__Stored data__
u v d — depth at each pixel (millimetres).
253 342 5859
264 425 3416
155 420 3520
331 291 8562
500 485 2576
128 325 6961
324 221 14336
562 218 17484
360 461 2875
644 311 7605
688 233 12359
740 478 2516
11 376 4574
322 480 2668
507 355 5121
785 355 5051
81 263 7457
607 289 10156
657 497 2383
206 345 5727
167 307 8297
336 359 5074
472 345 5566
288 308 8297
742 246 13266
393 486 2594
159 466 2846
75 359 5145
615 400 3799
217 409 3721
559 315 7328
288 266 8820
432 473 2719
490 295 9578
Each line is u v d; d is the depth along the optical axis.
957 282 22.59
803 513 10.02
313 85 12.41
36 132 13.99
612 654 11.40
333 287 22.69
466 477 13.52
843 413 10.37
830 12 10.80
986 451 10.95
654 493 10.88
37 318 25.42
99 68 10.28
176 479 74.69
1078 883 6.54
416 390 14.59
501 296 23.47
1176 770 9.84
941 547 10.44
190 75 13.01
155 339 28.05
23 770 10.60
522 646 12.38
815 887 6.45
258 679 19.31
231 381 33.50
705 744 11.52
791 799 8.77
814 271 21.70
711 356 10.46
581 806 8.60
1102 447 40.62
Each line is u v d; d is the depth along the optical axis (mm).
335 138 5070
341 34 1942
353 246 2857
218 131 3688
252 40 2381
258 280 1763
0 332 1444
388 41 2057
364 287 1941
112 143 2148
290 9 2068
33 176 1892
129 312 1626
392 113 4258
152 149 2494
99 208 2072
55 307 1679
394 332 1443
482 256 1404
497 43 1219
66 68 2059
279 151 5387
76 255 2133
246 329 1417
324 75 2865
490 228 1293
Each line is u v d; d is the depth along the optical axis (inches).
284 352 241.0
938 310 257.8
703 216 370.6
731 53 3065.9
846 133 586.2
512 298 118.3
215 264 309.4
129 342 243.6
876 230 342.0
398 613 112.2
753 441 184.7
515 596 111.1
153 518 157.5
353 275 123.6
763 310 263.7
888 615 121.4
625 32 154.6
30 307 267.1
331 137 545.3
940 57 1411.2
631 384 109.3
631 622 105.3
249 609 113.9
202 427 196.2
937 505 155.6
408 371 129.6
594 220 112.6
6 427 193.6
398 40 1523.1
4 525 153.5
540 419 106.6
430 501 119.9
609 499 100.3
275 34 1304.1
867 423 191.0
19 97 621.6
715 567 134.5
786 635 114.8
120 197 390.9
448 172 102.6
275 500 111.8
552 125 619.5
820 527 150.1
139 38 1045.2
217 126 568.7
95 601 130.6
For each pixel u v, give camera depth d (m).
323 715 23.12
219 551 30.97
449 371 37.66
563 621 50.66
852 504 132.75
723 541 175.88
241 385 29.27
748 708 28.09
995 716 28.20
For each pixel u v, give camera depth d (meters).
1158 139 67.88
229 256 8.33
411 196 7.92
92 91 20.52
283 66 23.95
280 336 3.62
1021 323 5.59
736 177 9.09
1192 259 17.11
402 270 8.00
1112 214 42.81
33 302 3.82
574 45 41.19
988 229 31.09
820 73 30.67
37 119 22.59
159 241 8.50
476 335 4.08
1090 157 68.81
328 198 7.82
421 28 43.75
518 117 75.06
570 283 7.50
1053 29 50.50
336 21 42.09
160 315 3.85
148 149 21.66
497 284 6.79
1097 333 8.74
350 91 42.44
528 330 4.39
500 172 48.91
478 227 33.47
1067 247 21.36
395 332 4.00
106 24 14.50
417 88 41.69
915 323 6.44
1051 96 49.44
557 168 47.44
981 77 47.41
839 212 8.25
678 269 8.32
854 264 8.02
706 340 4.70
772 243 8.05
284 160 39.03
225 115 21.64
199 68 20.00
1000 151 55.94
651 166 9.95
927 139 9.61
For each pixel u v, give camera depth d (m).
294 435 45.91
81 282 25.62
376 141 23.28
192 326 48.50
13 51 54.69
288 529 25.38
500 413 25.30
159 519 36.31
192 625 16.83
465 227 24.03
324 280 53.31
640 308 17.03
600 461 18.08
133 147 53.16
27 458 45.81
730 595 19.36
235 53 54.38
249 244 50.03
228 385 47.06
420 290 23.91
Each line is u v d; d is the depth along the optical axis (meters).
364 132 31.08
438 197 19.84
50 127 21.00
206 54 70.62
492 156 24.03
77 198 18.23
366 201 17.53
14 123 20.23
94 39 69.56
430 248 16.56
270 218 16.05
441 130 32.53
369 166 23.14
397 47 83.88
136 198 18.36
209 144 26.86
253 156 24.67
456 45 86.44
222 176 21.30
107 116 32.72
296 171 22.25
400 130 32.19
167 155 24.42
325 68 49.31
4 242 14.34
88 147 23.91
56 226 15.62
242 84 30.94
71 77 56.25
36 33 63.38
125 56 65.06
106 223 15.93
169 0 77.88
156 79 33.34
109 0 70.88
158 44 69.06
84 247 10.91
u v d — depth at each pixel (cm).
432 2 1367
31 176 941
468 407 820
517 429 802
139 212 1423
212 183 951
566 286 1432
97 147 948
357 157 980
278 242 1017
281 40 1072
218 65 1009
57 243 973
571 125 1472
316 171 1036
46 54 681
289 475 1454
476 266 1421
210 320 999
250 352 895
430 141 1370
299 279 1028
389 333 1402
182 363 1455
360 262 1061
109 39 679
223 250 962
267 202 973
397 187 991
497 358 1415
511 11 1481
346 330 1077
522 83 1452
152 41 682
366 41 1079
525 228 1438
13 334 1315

__EXERCISE AIM__
Check each line of the records for the word "axis" and extract those that contain it.

__PROBLEM SOLUTION__
Each line is u v d; d is the depth along the optical axis.
Each line is u v d; d is the depth along the optical axis (mm).
Each line is u v d; d is the depth along the optical axis (inches).
Each line is u v d; d is the depth along the optical axis (meters).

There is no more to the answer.